Prólogo

Londres, 1816

William Dunford bufó con aversión, mientras contemplaba fijamente a sus amigos que anhelosamente se miraban a los ojos el uno al otro. Lady Arabella Blydon, una de sus mejores amigas en los dos años pasados, acababa de casarse con Lord John Blackwood. Se miraban como si quisieran comerse el uno al otro. Era asquerosamente lindo.

Dunford golpeó ligeramente el pie y puso sus ojos en blanco, esperando poder reírse. Tras de ellos, junto con Dunford estaban su mejor amigo, Alex, el Duque de Ashbourne, y la esposa de Alex, Emma, que era prima de Belle. Su transporte había tenido un contratiempo, y estaban esperando un nuevo coche.

Al sonido de ruedas rodando por los guijarros, Dunford se dio la vuelta. El carruaje nuevo se detuvo en el camino hasta pararse enfrente de ellos, pero Belle y John no parecieron fijarse. De hecho, casi no miraron a nadie, como si estuvieran listos a entregarse por completo a los brazos el uno al otro.

Y el amor marca el lugar. Dunford decidió que ya había tenido bastante.

– ¡Eh! -Gritó en una voz repugnantemente dulce-.¡Jóvenes amantes!

John y Belle finalmente se separaron, dieron la vuelta y se dirigieron hacia Dunford, quien caminaba hacia ellos.

– Si vosotros lográis dejar de hacer el amor, podemos estar en camino. En caso que no os hayáis fijado. El carruaje está aquí.

John suspiró profunda y acongojadamente antes de acercarse a Dunford y decir:

– Perdona los abrazos, no nos dimos cuenta de que había alguien.

Dunford sonrió alegremente.

– De ningún modo. ¿Estábamos ausentes?

John se acercó a Belle y le ofreció su brazo.

– ¿Mi amor?

Belle aceptó su gesto con una sonrisa, pero cuando Dunford entró en el carruaje, ella dio la vuelta y rechifló,

– Voy a matarte por esto.

– Estoy seguro que lo intentaras.

El quinteto estuvo pronto acomodado en el carruaje nuevo. Después de algunos momentos, sin embargo, John y Belle se contemplaban arrobadamente al uno al otro otra vez. John puso su mano sobre la de ella y golpeó ligeramente sus dedos en contra de sus nudillos. Belle sonrió con satisfacción.

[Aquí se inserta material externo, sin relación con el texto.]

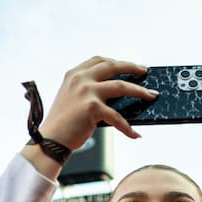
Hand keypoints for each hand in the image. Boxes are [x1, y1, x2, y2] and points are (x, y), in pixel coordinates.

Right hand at [40, 56, 157, 149]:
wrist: (50, 141)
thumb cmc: (62, 125)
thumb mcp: (72, 99)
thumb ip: (88, 91)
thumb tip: (117, 96)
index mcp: (74, 74)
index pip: (99, 60)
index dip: (116, 61)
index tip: (128, 65)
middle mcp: (80, 79)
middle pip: (113, 66)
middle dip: (133, 67)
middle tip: (146, 72)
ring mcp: (86, 91)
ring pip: (121, 86)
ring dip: (140, 91)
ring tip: (151, 96)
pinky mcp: (92, 108)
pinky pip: (117, 116)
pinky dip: (127, 128)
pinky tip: (135, 134)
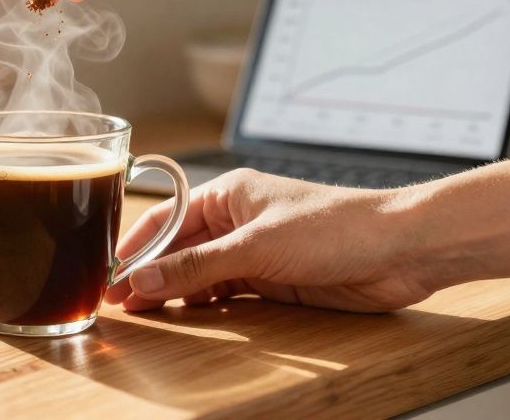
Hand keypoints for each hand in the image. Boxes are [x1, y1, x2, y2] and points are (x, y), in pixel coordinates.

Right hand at [106, 168, 438, 312]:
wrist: (398, 250)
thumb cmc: (335, 226)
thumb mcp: (256, 247)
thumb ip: (199, 266)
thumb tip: (147, 278)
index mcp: (229, 194)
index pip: (167, 218)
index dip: (136, 247)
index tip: (112, 273)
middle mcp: (238, 220)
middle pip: (180, 248)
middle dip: (150, 272)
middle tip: (119, 302)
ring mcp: (255, 251)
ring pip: (200, 273)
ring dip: (175, 291)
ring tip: (144, 313)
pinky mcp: (273, 279)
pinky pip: (226, 292)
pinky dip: (203, 304)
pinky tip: (186, 316)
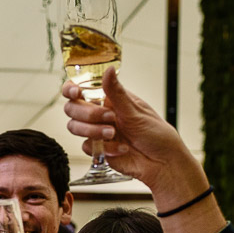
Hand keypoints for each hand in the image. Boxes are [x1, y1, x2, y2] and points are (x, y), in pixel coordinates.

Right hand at [62, 68, 204, 198]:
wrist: (162, 162)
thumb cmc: (156, 133)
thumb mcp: (135, 111)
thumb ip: (117, 93)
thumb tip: (108, 70)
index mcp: (109, 99)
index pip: (81, 89)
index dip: (71, 89)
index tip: (76, 93)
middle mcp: (99, 114)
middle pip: (72, 109)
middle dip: (87, 114)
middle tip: (109, 118)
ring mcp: (97, 132)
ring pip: (75, 127)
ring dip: (93, 131)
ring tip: (114, 134)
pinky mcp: (98, 150)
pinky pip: (87, 147)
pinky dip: (104, 148)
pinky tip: (121, 149)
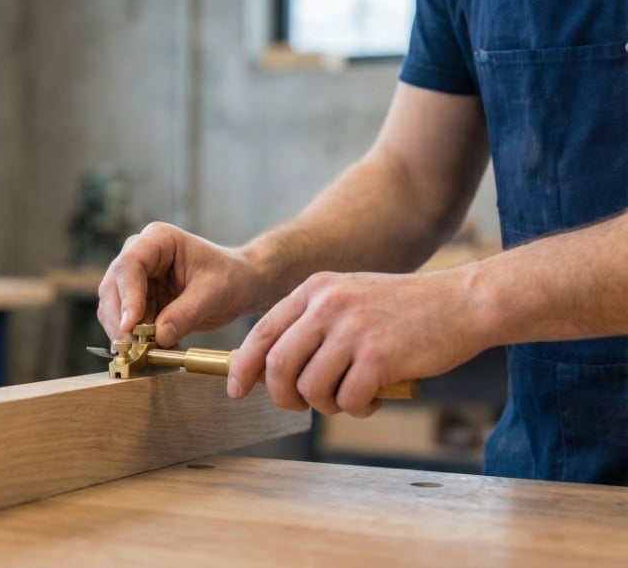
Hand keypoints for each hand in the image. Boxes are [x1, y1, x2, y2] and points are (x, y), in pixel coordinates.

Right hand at [97, 222, 265, 346]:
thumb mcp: (214, 293)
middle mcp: (140, 255)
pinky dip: (135, 341)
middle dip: (120, 320)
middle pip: (113, 287)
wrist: (241, 285)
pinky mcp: (139, 302)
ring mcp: (137, 279)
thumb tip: (158, 337)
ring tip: (147, 354)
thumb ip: (186, 313)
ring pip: (113, 308)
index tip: (131, 325)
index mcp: (158, 240)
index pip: (130, 264)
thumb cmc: (232, 277)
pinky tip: (154, 353)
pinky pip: (125, 324)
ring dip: (125, 334)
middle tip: (133, 349)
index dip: (128, 295)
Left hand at [227, 270, 488, 416]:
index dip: (243, 366)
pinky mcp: (379, 357)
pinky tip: (374, 398)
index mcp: (316, 289)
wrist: (463, 302)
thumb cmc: (406, 309)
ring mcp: (353, 330)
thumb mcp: (350, 297)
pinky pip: (348, 400)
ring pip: (311, 387)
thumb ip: (313, 323)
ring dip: (325, 405)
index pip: (262, 332)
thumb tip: (274, 366)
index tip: (236, 389)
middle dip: (282, 395)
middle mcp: (328, 305)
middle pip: (278, 365)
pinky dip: (357, 409)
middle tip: (299, 405)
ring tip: (348, 398)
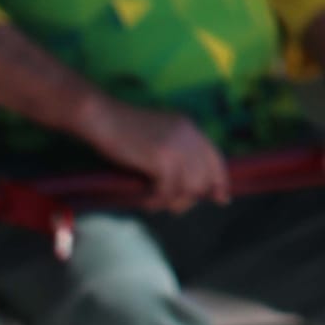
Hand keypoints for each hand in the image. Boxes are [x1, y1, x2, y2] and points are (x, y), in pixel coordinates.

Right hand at [92, 102, 228, 210]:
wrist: (103, 119)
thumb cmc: (121, 132)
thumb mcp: (157, 138)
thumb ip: (175, 154)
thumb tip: (190, 184)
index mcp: (189, 128)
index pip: (215, 158)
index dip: (220, 181)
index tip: (221, 199)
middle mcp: (189, 135)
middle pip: (204, 178)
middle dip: (190, 197)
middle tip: (172, 206)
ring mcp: (177, 146)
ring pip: (189, 188)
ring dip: (172, 201)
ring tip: (155, 202)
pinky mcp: (163, 158)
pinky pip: (168, 191)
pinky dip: (157, 200)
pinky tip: (146, 200)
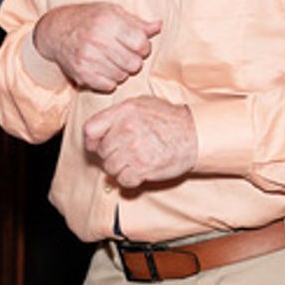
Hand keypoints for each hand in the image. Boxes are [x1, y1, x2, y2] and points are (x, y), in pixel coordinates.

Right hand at [32, 3, 160, 92]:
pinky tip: (104, 70)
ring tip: (113, 61)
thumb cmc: (89, 18)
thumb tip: (159, 26)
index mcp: (108, 21)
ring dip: (122, 71)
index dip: (144, 47)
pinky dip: (110, 81)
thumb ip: (137, 22)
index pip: (140, 43)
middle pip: (133, 63)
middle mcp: (97, 39)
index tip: (137, 45)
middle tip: (126, 55)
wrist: (56, 30)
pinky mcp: (81, 73)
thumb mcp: (112, 12)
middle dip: (134, 61)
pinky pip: (108, 86)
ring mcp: (87, 58)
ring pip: (122, 76)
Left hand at [82, 96, 196, 188]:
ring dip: (120, 169)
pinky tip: (139, 171)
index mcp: (123, 112)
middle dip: (110, 155)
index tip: (96, 145)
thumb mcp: (141, 104)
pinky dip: (130, 179)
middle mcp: (126, 129)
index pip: (90, 129)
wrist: (195, 135)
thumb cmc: (169, 119)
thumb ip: (117, 114)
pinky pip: (123, 180)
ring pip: (110, 168)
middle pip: (101, 151)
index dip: (91, 140)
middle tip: (125, 154)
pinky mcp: (143, 168)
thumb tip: (96, 131)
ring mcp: (134, 149)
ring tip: (134, 162)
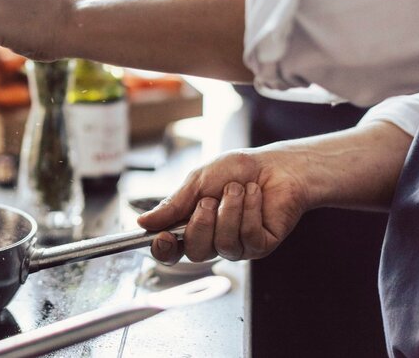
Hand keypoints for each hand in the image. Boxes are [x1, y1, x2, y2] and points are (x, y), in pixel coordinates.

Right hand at [137, 150, 311, 263]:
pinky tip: (255, 196)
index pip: (171, 251)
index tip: (163, 236)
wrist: (274, 164)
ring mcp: (238, 246)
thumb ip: (173, 204)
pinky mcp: (261, 245)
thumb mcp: (198, 181)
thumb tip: (144, 222)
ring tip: (238, 188)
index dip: (164, 249)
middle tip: (210, 198)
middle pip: (195, 253)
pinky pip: (248, 236)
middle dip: (201, 222)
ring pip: (223, 243)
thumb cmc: (237, 170)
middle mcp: (214, 241)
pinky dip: (249, 210)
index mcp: (193, 226)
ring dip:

– ¡Oh, por el amor de Dios! -exclamó Dunford, dirigiéndose a Alex y Emma-. ¿Los veis? Cuando vosotros os casasteis no fue así de nauseabundo.

– Algún día, -dijo Belle en voz baja, hincándole un dedo-, encontraras a la mujer de tus sus sueños, y en ese momento voy a hacer tu vida miserable.

– No me asustas, mi estimada Arabella. La mujer de mis sueños es tal modelo de excelencia, que es posible que no exista.

– Oh, eres insufrible, -bufó Belle-. Apuesto a que dentro de un año estarás profundamente enamorado, encadenado con grilletes a tu pierna, y feliz por ello.

Ella se recostó con una sonrisa satisfecha. A su lado John se estremecía de regocijo.

Dunford se inclinó hacia adelante, apoyando los codos sobre sus rodillas.

– Tomaré esa apuesta. ¿Cuánto estas dispuesta a perder?

– Tú vas a perder, y yo no ¿por cuánto te arriesgas?

Emma miró a John.

– Parece que te casaste con una mujer que disfruta de los juegos de azar.

– Si fueses yo, puedes estar seguro habría pesado mis acciones más cuidadosamente.

Belle le dio a su reciente marido un pinchazo juguetón en las costillas, dirigió una mirada a Dunford y le preguntó:

– ¿Bien?

– Mil Libras.

– Hecho.

– ¿Estás loca? -exclamó John.

– ¿Debo suponer que sólo los hombres pueden jugar juegos de azar?

– No puedes hacer esta tonta apuesta, Belle, -dijo John-. Vas a perder, ya que el hombre con quien has hecho la apuesta controla el resultado. Tu sólo puedes perder.

– No menosprecies el poder del amor, mi amor. Aunque en el caso de Dunford, quizá sólo la lujuria lo hará.

– Me hieres, -dijo Dunford, colocando la mano dramáticamente sobre su corazón para dar énfasis-, asumiendo que soy incapaz de emociones más altas.

– ¿No lo eres?

Los labios de Dunford se cerraron en una línea delgada. ¿Estaba ella en lo correcto? En realidad no tenía ni idea. De una u otra manera, dentro de un año él sería mil libras más rico. Dinero fácil.